=== Extrait ===

Au Burkina Faso, beaucoup d’enfants sont abandonnés chaque année. Orphelins de mère ou enfants non désirés, ils se retrouvent à la rue, livrés à eux-mêmes. La pouponnière Den Kanu sauve tous les jours des enfants et bébés de quelques jours à peine d’une mort certaine.
Bobo Dioulasso, capitale économique du Burkina Faso, s’étend à grande vitesse, phagocytant ainsi les petits villages périphériques, les réduisant à l’état de quartier ou « secteur ». Dans l’effervescence des rues, chaque recoin semble être habité. Hommes, femmes et enfants s’agitent entre les étals et les petits kiosques, soulevant dans leur sillage quotidien des nuages de poussière. A l’écart d’une route principale, au bout d’une piste chaotique, nul ne peut s’imaginer que derrière un haut portail gris des enfants sont sauvés tous les jours.

=== Extraits de données ===

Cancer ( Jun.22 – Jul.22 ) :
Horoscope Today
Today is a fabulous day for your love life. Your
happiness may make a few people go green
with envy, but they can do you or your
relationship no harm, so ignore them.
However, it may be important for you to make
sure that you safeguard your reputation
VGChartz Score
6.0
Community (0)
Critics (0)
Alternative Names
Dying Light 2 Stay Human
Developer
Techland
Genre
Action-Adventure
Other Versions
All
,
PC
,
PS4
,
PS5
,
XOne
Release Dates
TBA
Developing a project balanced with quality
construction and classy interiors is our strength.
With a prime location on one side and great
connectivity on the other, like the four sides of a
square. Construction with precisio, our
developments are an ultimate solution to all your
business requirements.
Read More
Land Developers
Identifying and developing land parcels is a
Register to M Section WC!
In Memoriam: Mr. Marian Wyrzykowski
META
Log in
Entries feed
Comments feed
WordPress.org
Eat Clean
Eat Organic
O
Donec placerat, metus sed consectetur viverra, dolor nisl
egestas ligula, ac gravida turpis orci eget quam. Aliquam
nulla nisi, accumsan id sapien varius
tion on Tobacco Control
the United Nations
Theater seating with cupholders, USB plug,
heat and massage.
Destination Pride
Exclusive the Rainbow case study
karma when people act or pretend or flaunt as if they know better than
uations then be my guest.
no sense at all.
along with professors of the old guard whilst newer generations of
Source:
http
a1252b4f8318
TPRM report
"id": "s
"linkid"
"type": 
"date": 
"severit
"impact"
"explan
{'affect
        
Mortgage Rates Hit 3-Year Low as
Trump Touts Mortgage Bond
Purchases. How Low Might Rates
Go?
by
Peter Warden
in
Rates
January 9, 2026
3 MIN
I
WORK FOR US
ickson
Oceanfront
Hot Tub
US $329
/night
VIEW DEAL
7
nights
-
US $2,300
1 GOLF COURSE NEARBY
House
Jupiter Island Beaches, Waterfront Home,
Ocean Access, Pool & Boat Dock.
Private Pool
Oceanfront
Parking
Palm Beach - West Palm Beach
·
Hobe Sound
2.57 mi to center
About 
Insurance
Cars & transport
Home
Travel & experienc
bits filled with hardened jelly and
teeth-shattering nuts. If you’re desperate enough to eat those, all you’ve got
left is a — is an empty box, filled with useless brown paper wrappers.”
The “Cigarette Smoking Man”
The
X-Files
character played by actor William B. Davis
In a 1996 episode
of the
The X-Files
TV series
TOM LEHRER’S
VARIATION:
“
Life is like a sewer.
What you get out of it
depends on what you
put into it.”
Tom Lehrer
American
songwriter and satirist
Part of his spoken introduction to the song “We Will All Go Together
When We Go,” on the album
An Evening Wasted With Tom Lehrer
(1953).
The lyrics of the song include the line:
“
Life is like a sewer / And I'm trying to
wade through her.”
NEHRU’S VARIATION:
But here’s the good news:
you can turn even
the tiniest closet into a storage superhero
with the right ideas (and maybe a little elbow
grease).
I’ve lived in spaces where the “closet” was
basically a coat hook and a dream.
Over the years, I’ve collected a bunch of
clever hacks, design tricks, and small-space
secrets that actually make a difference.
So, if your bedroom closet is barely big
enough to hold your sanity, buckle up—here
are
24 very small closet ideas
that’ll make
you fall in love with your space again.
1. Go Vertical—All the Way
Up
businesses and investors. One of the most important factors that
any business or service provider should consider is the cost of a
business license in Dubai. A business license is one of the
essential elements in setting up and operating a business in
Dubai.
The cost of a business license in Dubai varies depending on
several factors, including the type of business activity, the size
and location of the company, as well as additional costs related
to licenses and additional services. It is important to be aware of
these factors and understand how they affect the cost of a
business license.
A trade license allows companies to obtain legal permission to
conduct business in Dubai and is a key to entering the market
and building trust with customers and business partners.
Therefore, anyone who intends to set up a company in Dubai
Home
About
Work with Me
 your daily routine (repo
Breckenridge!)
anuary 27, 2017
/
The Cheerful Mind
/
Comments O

===

* Consignes
1. Dites si chacune des affirmations suivantes concorde avec l'extrait, par oui ou par non, en citant les mots de l'extrait qui tranchent. (a) Le haut portail gris donne directement sur une route principale. (b) Bobo Dioulasso est la capitale économique du Burkina Faso. (c) Les enfants abandonnés sont tous orphelins de mère.
2. Filtrez les lignes ci-dessus : recopiez chacune de celles qui contiennent le mot « sewer ».

* Corrigé
1.
(a) Non : « A l’écart d’une route principale ».
(b) Oui : « Bobo Dioulasso, capitale économique du Burkina Faso ».
(c) Non : « Orphelins de mère ou enfants non désirés ».

2.
Life is like a sewer.
Life is like a sewer / And I'm trying to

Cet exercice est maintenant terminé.